━━━━━ Material for the task ━━━━━

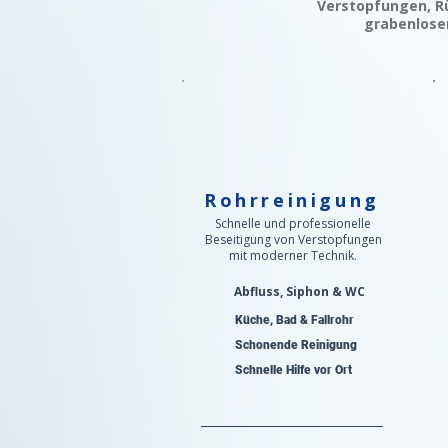
Verstopfungen, Rü
grabenlosen
Rohrreinigung
Schnelle und professionelle
Beseitigung von Verstopfungen
mit moderner Technik.
Abfluss, Siphon & WC
Küche, Bad & Fallrohr
Schonende Reinigung
Schnelle Hilfe vor Ort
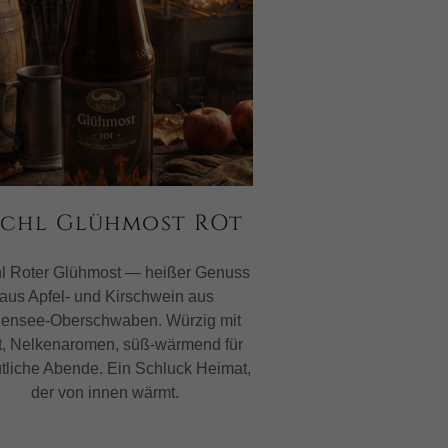
ichl Glühmost ROt
l Roter Glühmost — heißer Genuss
aus Apfel- und Kirschwein aus
ensee‑Oberschwaben. Würzig mit
t, Nelkenaromen, süß-wärmend für
tliche Abende. Ein Schluck Heimat,
der von innen wärmt.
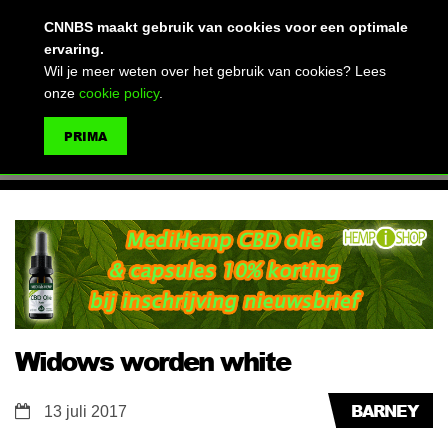
(advertentie)
CNNBS maakt gebruik van cookies voor een optimale
ervaring.
Wil je meer weten over het gebruik van cookies? Lees
onze
cookie policy
.
MENU
PRIMA
ZOEKEN
Widows worden white
BARNEY
13 juli 2017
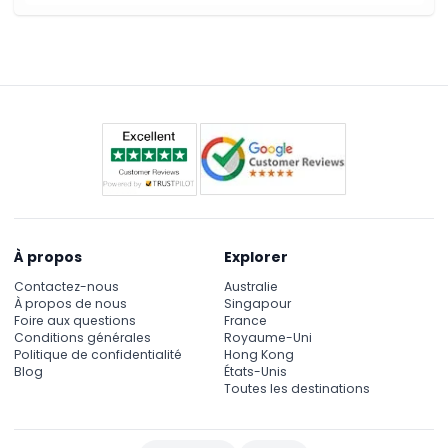
À propos
Explorer
Contactez-nous
Australie
À propos de nous
Singapour
Foire aux questions
France
Conditions générales
Royaume-Uni
Politique de confidentialité
Hong Kong
Blog
États-Unis
Toutes les destinations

━━━━━

#### [Work instruction]
Return all the text from the data above word for word and in its original order. Leave the pictures out.

#### [Answer to the problem]
Verstopfungen, Rü
grabenlosen
Rohrreinigung
Schnelle und professionelle
Beseitigung von Verstopfungen
mit moderner Technik.
Abfluss, Siphon & WC
Küche, Bad & Fallrohr
Schonende Reinigung
Schnelle Hilfe vor Ort
ichl Glühmost ROt
l Roter Glühmost — heißer Genuss
aus Apfel- und Kirschwein aus
ensee‑Oberschwaben. Würzig mit
t, Nelkenaromen, süß-wärmend für
tliche Abende. Ein Schluck Heimat,
der von innen wärmt.
(advertentie)
CNNBS maakt gebruik van cookies voor een optimale
ervaring.
Wil je meer weten over het gebruik van cookies? Lees
onze
cookie policy
.
MENU
PRIMA
ZOEKEN
Widows worden white
BARNEY
13 juli 2017
À propos
Explorer
Contactez-nous
Australie
À propos de nous
Singapour
Foire aux questions
France
Conditions générales
Royaume-Uni
Politique de confidentialité
Hong Kong
Blog
États-Unis
Toutes les destinations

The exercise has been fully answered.